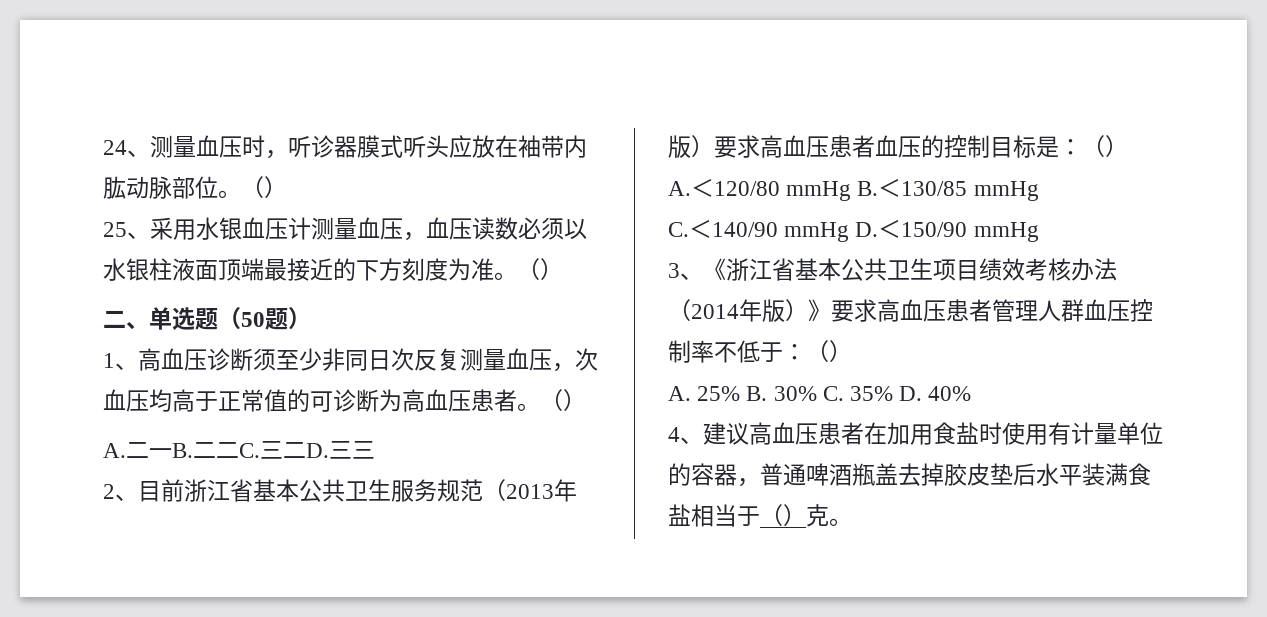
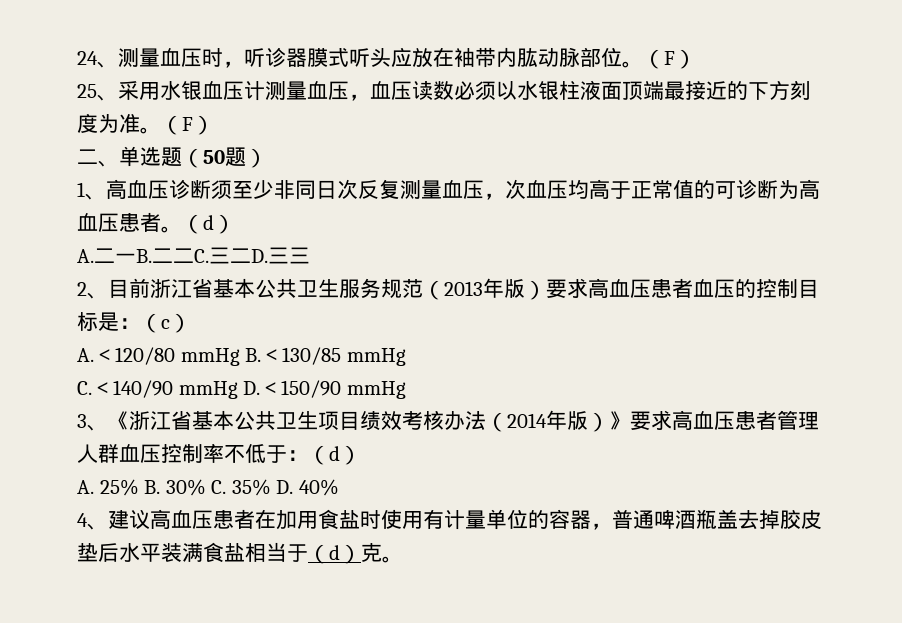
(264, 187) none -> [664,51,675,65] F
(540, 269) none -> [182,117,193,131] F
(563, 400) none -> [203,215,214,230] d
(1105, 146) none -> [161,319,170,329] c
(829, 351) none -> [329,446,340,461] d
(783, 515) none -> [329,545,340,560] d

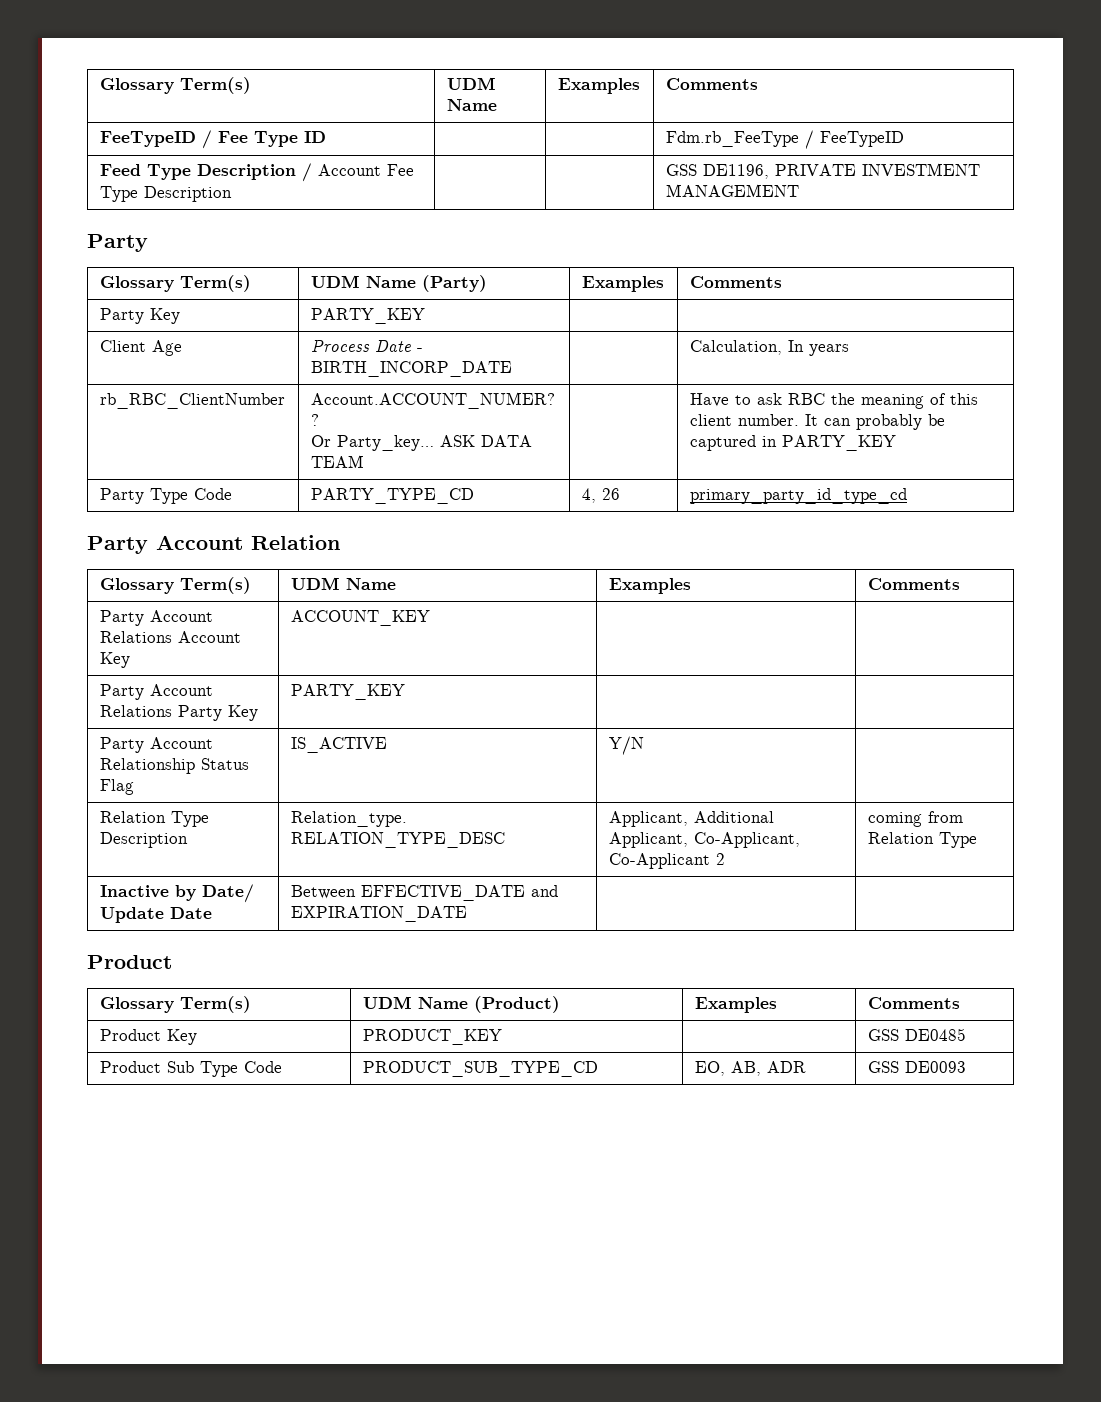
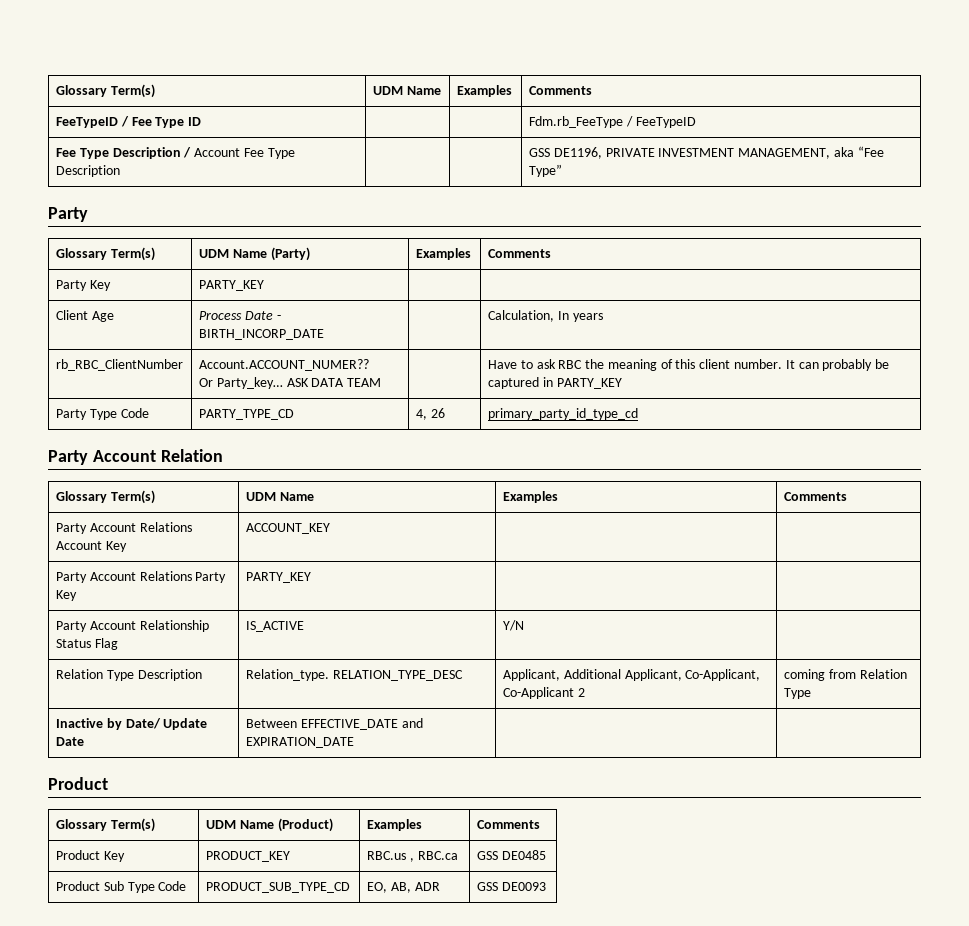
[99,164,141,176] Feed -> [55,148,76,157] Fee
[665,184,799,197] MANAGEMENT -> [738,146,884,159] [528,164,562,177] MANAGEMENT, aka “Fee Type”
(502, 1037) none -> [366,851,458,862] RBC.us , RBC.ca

————

#### [Task prompt]
Write out again, exactly, each line from the one with "(1105, 146) none -> [161,319,170,329] c" to the end of the entries. No pictures go in.

#### [Your solution]
(1105, 146) none -> [161,319,170,329] c
(829, 351) none -> [329,446,340,461] d
(783, 515) none -> [329,545,340,560] d

[99,164,141,176] Feed -> [55,148,76,157] Fee
[665,184,799,197] MANAGEMENT -> [738,146,884,159] [528,164,562,177] MANAGEMENT, aka “Fee Type”
(502, 1037) none -> [366,851,458,862] RBC.us , RBC.ca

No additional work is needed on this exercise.